Hereditary spherocytosis (HS) is a common congenital hemolytic anemia, particularly in northern European ancestry. The inheritance pattern is autosomal dominant in 75% of cases, while 25% are sporadic or occur due to autosomal recessive inheritance.
The basic defect in HS is loss of RBC membrane surface area due to defects in several RBC structural proteins that mediate vertical interactions with the lipid bilayer. HS is associated with spectrin deficiency which occurs most commonly due to mutations in the ankyrin gene.
Structural protein deficiency results in the spontaneous release of spectrin from the membrane and leads to formation of spherocytes. The rigidity of spherocytes leads to trapping of erythrocytes in the spleen, where the RBCs lose additional membrane and become microspherocytes. Ultimately, after many trips through the splenic circulation, microspherocytes are trapped and destroyed. The anemia may be compensated by an increase in the production of new RBCs.
Clinical manifestations are variable, reflecting the heterogeneity of the molecular defects that underlie the disease. They range from no anemia to severe transfusion – dependent anemia. Members of a given kindred will often exhibit a similar pattern.
▬▬▬▬▬▬
INSTRUCTIONS FOR THE TASK = Copy the hereditary spherocytosis text above in full, word for word.

Coordinate output tasks =
▬▬▬▬▬▬
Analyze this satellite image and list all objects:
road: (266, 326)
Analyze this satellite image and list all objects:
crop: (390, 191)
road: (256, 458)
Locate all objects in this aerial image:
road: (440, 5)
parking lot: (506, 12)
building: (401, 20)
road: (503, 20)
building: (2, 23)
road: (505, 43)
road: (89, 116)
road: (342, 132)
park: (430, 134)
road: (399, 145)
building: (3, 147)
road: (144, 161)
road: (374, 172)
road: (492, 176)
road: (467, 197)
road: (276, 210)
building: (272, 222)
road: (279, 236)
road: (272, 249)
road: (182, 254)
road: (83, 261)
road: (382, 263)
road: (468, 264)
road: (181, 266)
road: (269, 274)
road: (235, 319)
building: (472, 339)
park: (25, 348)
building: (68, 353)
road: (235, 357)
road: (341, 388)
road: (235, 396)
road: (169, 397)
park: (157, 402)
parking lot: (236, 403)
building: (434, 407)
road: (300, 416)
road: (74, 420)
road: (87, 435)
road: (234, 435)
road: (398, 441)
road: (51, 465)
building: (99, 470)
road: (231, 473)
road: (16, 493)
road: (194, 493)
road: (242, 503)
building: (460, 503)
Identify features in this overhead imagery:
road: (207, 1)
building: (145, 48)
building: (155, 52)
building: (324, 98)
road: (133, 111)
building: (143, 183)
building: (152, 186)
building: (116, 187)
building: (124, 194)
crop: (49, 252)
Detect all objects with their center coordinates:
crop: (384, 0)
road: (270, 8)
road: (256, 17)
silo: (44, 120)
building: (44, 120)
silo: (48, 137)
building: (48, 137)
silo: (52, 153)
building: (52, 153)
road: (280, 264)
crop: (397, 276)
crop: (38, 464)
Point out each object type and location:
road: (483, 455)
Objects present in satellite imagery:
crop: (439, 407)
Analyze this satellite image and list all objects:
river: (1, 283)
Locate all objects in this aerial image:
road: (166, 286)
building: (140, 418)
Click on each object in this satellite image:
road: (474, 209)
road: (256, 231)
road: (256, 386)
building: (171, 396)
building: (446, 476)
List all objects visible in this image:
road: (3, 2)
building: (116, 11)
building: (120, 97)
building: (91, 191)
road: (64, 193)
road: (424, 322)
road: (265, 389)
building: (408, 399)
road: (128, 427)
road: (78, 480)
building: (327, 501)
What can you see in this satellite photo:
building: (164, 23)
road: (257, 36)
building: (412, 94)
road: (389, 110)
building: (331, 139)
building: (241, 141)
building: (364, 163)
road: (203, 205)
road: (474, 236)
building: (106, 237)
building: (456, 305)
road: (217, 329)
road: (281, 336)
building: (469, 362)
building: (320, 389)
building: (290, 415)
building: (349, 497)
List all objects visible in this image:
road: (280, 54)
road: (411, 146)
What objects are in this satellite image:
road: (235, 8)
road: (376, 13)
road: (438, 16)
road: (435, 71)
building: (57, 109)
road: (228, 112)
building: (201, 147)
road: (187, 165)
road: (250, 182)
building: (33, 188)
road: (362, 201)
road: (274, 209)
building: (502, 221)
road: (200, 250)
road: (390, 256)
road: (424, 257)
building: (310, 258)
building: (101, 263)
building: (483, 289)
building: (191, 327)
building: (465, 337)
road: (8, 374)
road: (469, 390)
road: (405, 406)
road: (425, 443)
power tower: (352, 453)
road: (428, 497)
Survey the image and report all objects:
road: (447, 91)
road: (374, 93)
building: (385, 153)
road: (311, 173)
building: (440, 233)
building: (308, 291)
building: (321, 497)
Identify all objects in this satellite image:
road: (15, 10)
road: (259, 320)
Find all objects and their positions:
▬▬▬▬▬▬
RESULT OF THIS TASK =
Hereditary spherocytosis (HS) is a common congenital hemolytic anemia, particularly in northern European ancestry. The inheritance pattern is autosomal dominant in 75% of cases, while 25% are sporadic or occur due to autosomal recessive inheritance.
The basic defect in HS is loss of RBC membrane surface area due to defects in several RBC structural proteins that mediate vertical interactions with the lipid bilayer. HS is associated with spectrin deficiency which occurs most commonly due to mutations in the ankyrin gene.
Structural protein deficiency results in the spontaneous release of spectrin from the membrane and leads to formation of spherocytes. The rigidity of spherocytes leads to trapping of erythrocytes in the spleen, where the RBCs lose additional membrane and become microspherocytes. Ultimately, after many trips through the splenic circulation, microspherocytes are trapped and destroyed. The anemia may be compensated by an increase in the production of new RBCs.
Clinical manifestations are variable, reflecting the heterogeneity of the molecular defects that underlie the disease. They range from no anemia to severe transfusion – dependent anemia. Members of a given kindred will often exhibit a similar pattern.